Initializes a new instance of the layer.

Parameters:
  • units (int) – Dimensionality of the output space.

  • fully_mml (bool, default: False) – Whether to use matmul-free operations for all the layers.

  • num_heads (int, default: 1) – Number of heads to use for the recurrent step. See HGRN2: Gated Linear RNNs with State Expansion, section 3.2, for details on the multi-headed variant.

  • activation (str, default: 'silu') – Activation function to use.

  • recurrent_activation (str, default: 'sigmoid') – Activation function to use for the recurrent step.

  • use_bias (bool, default: True) – Whether to use a bias vector for the layer.

  • weights_initializer (str, default: 'glorot_uniform') – Initializer for the gates’ matrices. Used for the linear transformation of the inputs.

  • bias_initializer (str, default: 'zeros') – Initializer for the bias vector.

  • weights_regularizer (Optional[str], default: None) – Regularizer function applied to the gates’ matrices.

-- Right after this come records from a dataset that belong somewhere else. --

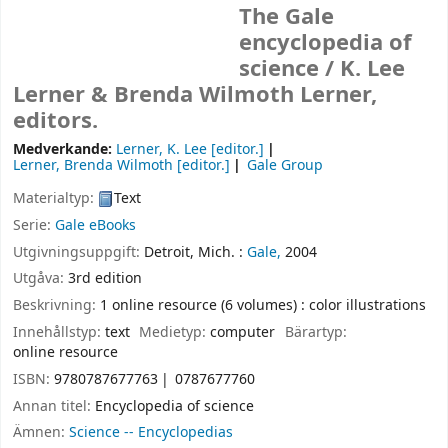
The Gale
encyclopedia of
science /
K. Lee
Lerner & Brenda Wilmoth Lerner,
editors.
Medverkande:
Lerner, K. Lee
[editor.]
Lerner, Brenda Wilmoth
[editor.]
Gale Group
Materialtyp:
Text
Serie:
Gale eBooks
Utgivningsuppgift:
Detroit, Mich. :
Gale,
2004
Utgåva:
3rd edition
Beskrivning:
1 online resource (6 volumes) : color illustrations
Innehållstyp:
text
Medietyp:
computer
Bärartyp:
online resource
ISBN:
9780787677763
0787677760
Annan titel:
Encyclopedia of science
Ämnen:
Science -- Encyclopedias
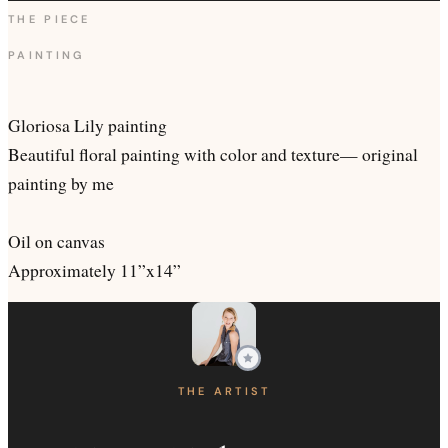
THE PIECE
PAINTING
Gloriosa Lily painting
Beautiful floral painting with color and texture— original
painting by me
Oil on canvas
Approximately 11”x14”
THE ARTIST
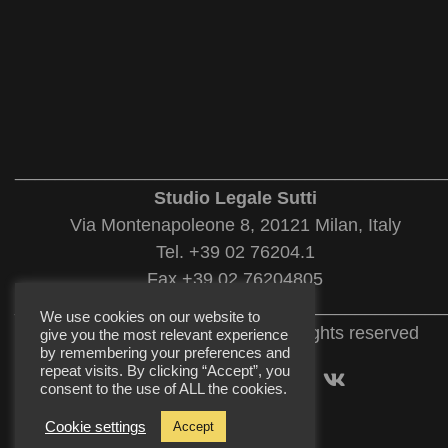
___________________________________________
Studio Legale Sutti
Via Montenapoleone 8, 20121 Milan, Italy
Tel. +39 02 76204.1
Fax +39 02 76204805
___________________________________________
We use cookies on our website to
© 2022 Studio Legale Sutti. All rights reserved
give you the most relevant experience
by remembering your preferences and
repeat visits. By clicking “Accept”, you
consent to the use of ALL the cookies.
Cookie settings
Accept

  • bias_regularizer (Optional[str], default: None) – Regularizer function applied to the bias vector.

  • weights_constraint (Optional[str], default: None) – Constraint function applied to the gates’ matrices.

  • bias_constraint (Optional[str], default: None) – Constraint function applied to the bias vector.

  • **kwargs – Keyword arguments for keras.Layer.

Raises:
  • ValueError – If the units provided is not a positive integer.

  • ValueError – If the number of heads to use is not a positive integer.

  • ValueError – If the number of heads does not divide the units provided.

call(sequences, initial_state=None, mask=None, training=False)[source]

Calling method of the layer.

Parameters:
  • sequences (Float[ndarray, 'batch_size timesteps features']) – Inputs into the layer.

  • initial_state (Optional[List], default: None) – List of initial state tensors to be passed to the first call of the cell. If not provided, will cause creation of zero-filled initial state tensors.

  • mask (Optional[Any], default: None) – Binary tensor indicating whether a given timestep should be masked. An individual True entry indicates that the corresponding timestep should be utilized, while a False entry indicates that the corresponding timestep should be ignored.

  • training (bool, default: False) – Indicates whether the layer should behave in training mode or in inference mode. This argument is passed to the cell when calling it.

Returns:

Float[ndarray, 'batch_size timesteps'] – Transformed inputs.

classmethod from_config(config)[source]

Creates the layer from the given configuration.

Parameters:

config (Dict[str, Any]) – Configuration dictionary.

Returns:

GRUMML – Created instance.

get_config()[source]

Gets the configuration for the layer.

Returns:

Dict[str, Any] – Layer configuration.